[Lecture] Sonja Avlijaš – Women, work and social reproduction after 1989 (SolidCare Lab)
🗓 11. May 🕒 12:00pm 🔹 IFDT
My theoretical approach takes on a Marxist-feminist perspective on everyday life under capitalism in countries that used to be socialist. If an economy is dependent on workers’ labour, who then produces the worker? We all know, although many of us tend to forget, that social reproduction never stops. People of all classes, genders and racial backgrounds need to be fed, schooled, nurtured, washed and dressed on a daily basis, whether they are children, working age adults or elderly. Who does this work for all of us? Is it the state, the market, family, or gendered individuals? How have these roles shifted since the end of socialism and withdrawal of the state from the provision of social reproduction related services within the post-socialist space? How have transnationalisation of markets and proliferation of migrant-based systems of care in advanced capitalist economies affected care relations in the post-socialist periphery? Which of these processes have exploited us, and which have empowered us? Who are we referring to when we say “we”? Are we all the same?

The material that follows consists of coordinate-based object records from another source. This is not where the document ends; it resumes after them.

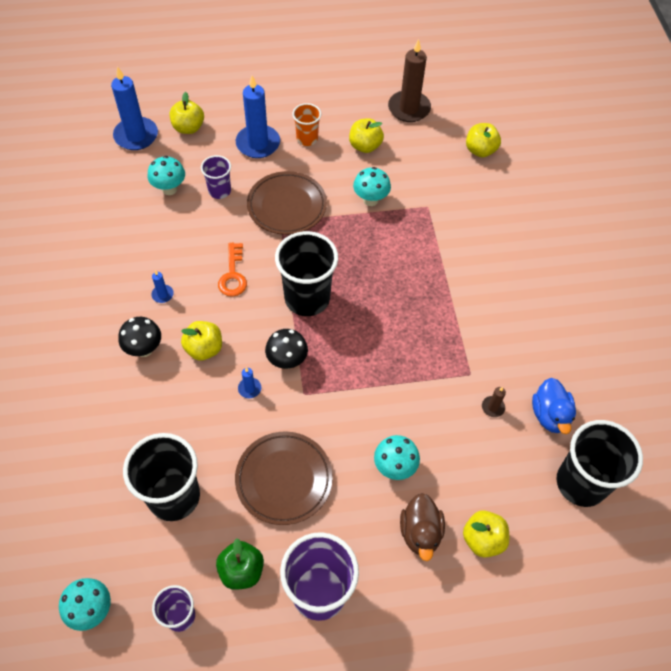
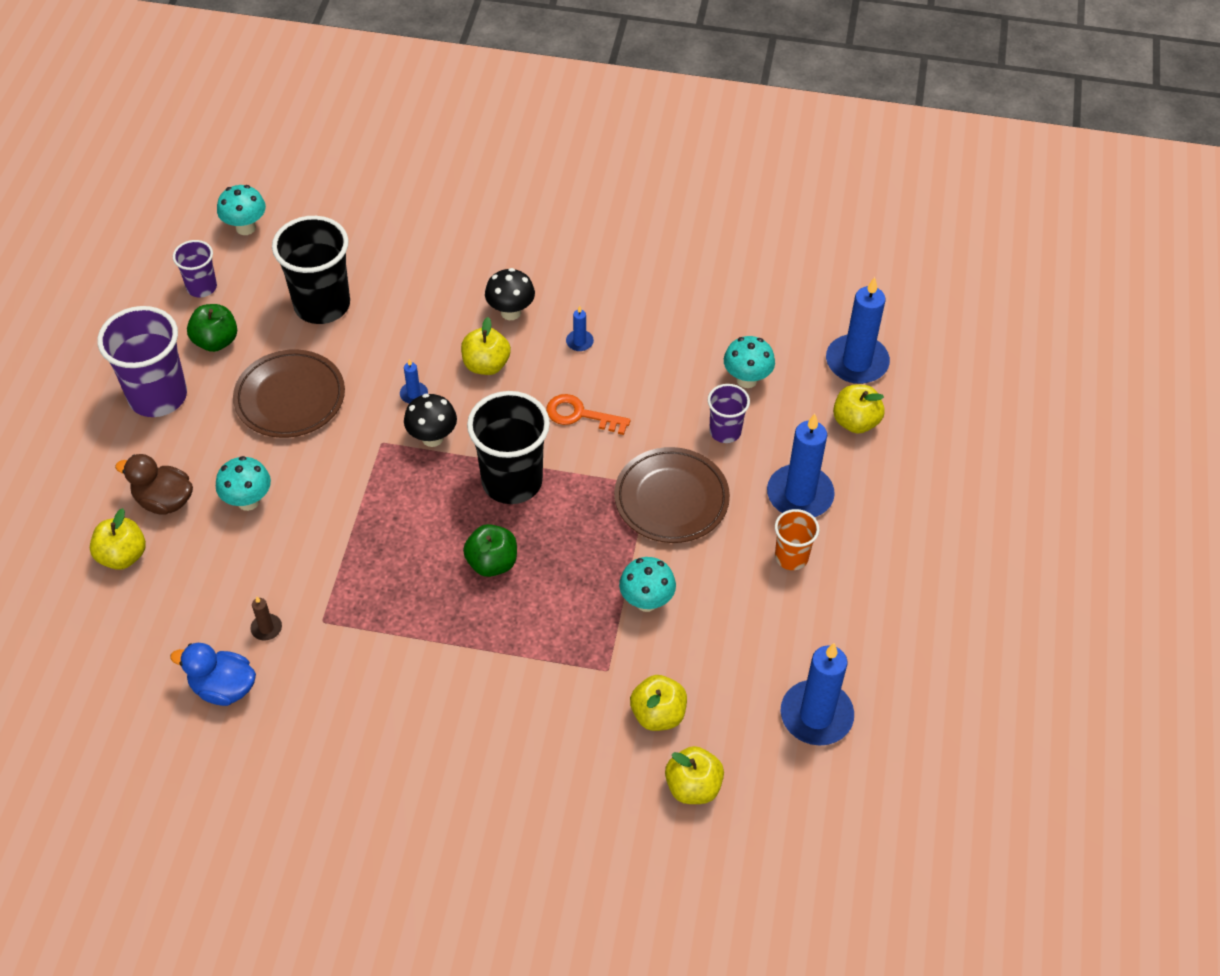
camera: 110 degrees right, 5 degrees down
yellow apple [349,118,384,153] -> yellow apple moved to [630,675,687,731]
brown candle [388,39,431,122] -> blue candle [781,643,854,746]
black cup [557,420,643,507] -> none
none -> green apple [463,524,517,577]

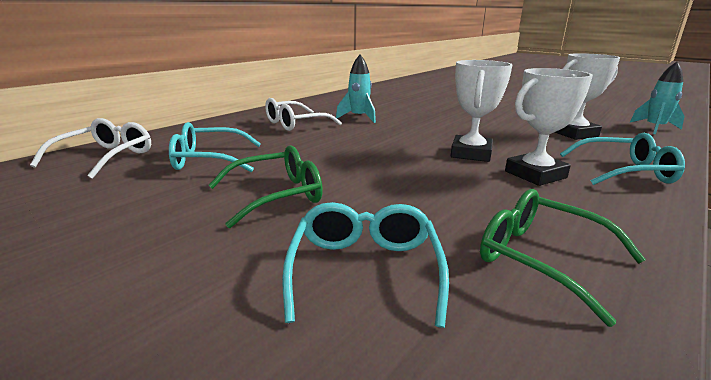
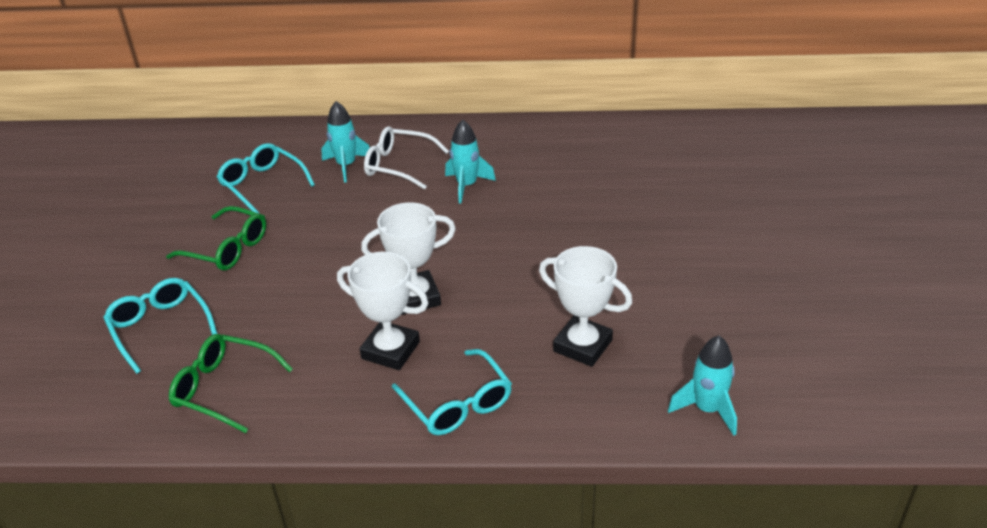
camera: 55 degrees right, 15 degrees up
white glasses [30,118,151,179] -> none
turquoise glasses [282,202,449,328] -> turquoise glasses turned 90 degrees counterclockwise [103,278,217,374]
green glasses [480,189,646,327] -> green glasses turned 75 degrees counterclockwise [169,334,293,433]
none -> turquoise rocket [321,101,370,183]

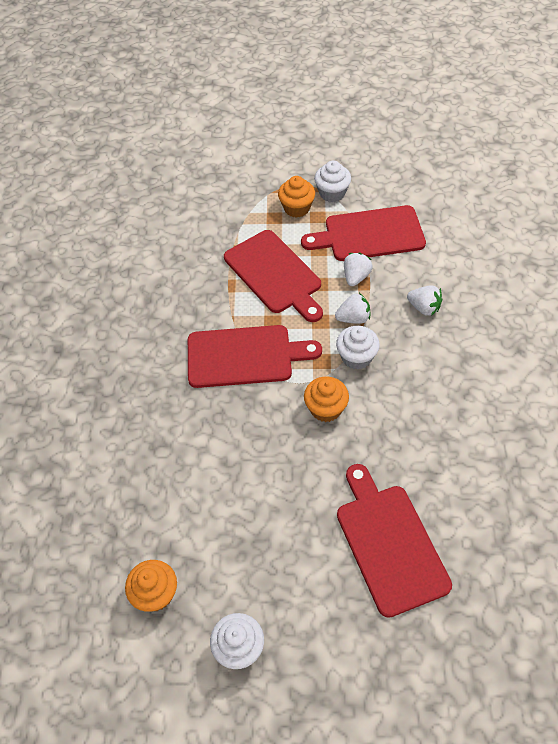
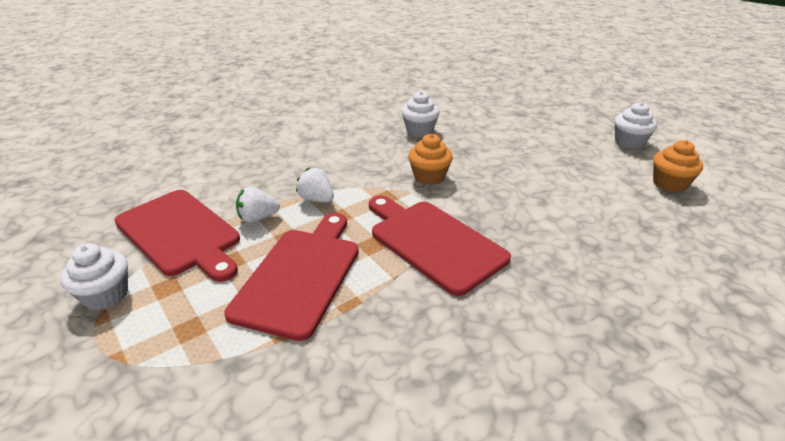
camera: 130 degrees left, 20 degrees down
orange cupcake [278,176,315,218] -> none
white cupcake [336,326,380,370] -> white cupcake moved to [401,91,440,137]
red cutting board [337,464,452,618] -> none
white strawberry [407,286,442,316] -> none

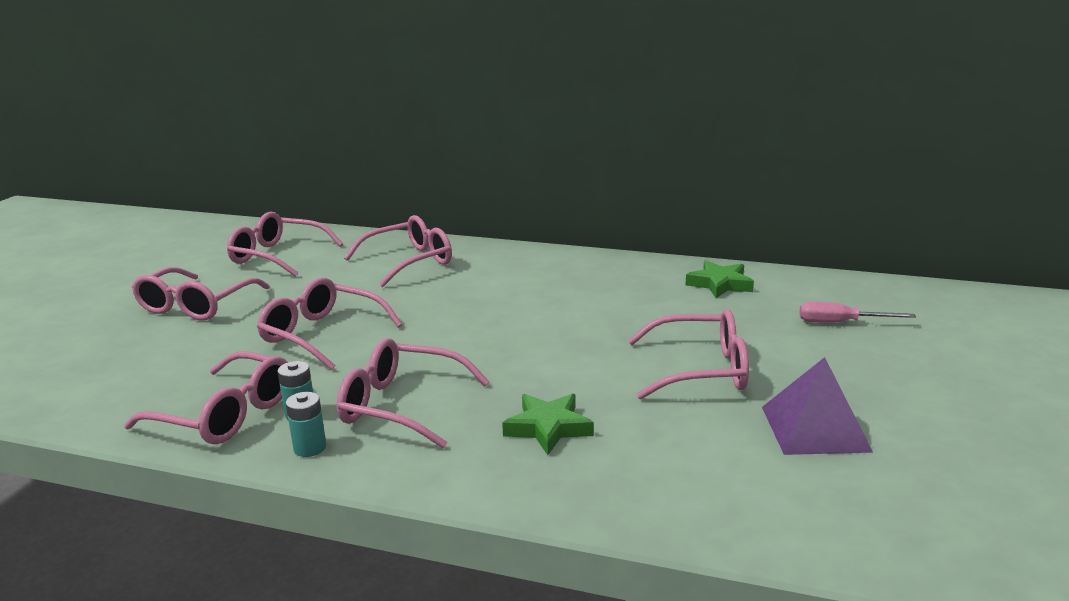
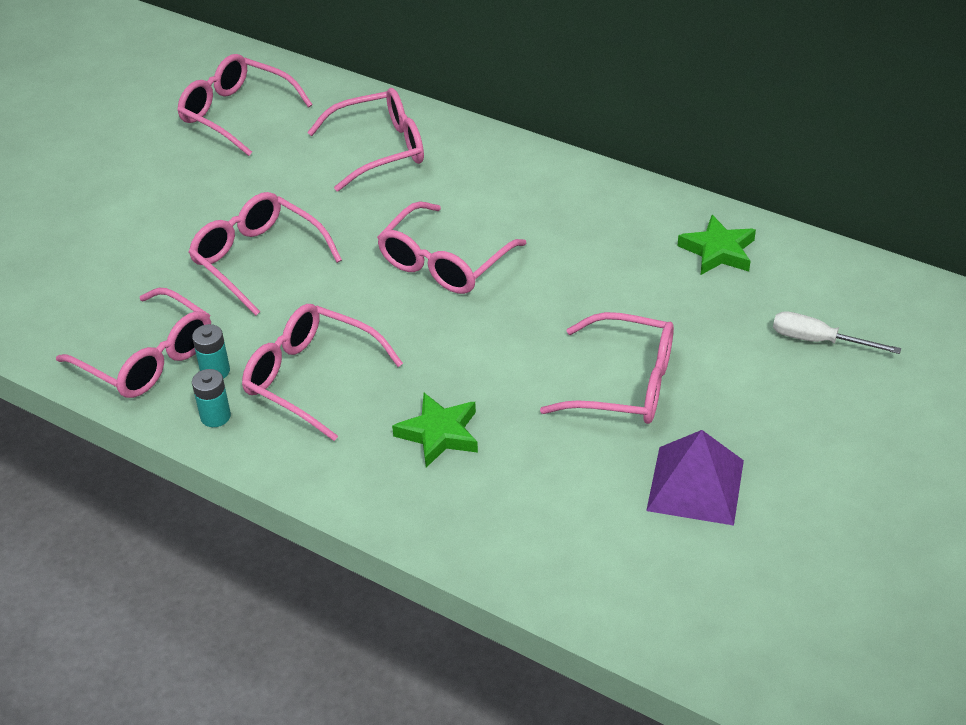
camera: 15 degrees right, 20 degrees up
pink glasses [132,267,270,320] -> pink glasses moved to [377,201,527,294]
pink screwdriver [800,302,916,323] -> white screwdriver [773,311,901,354]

As I explore these questions, I will discuss structural factors that reproduce inequalities between productive and reproductive labour at the global scale. I will speak truth to power, if you will. But by highlighting the ambivalences of our everyday existence, I will also do something else. I will delve into the interpersonal politics of our own conflicting economic and care needs which often reproduce existing power relations. My aim is to push us beyond a social critique of what we know about capitalism as an external force that makes us feel helpless, and our nostalgia for a more secure (socialist) past. I want us to also visit the unknown and uncomfortable space of imagining political and social coalitions that would allow us all to hold more collective space for social reproduction.
Bio
Sonja Avlijaš holds a PhD in political economy from the London School of Economics and Political Science (LSE). Since 2020, she has been a Marie Sklodowska-Curie Fellow at the University of Belgrade‘s Faculty of Economics, financed by a Horizon 2020 grant from the European Commission. She is also associate researcher at the Laboratory for Interdisciplinary Evaluation of Public Policies (LIEPP) at Sciences Po in Paris. Between January and April 2022, Dr Avlijaš has held the Wayne Vuchinich Fellowship at Stanford University in California. Dr Avlijaš is a member of the Executive Board of the European Association for Comparative Economic Studies (EACES), following her receipt of the 2018 EACES PhD Thesis Award for the best doctoral dissertation. She is the author of numerous scientific papers and publications focussing on labour markets, welfare states, social reproduction and the post-socialist semiperiphery. For her book “Women and Work: Towards a Political Economy of Transition”, published by Akademska Knjiga (Novi Sad), she received the „Anđelka Milić” Prize in 2018.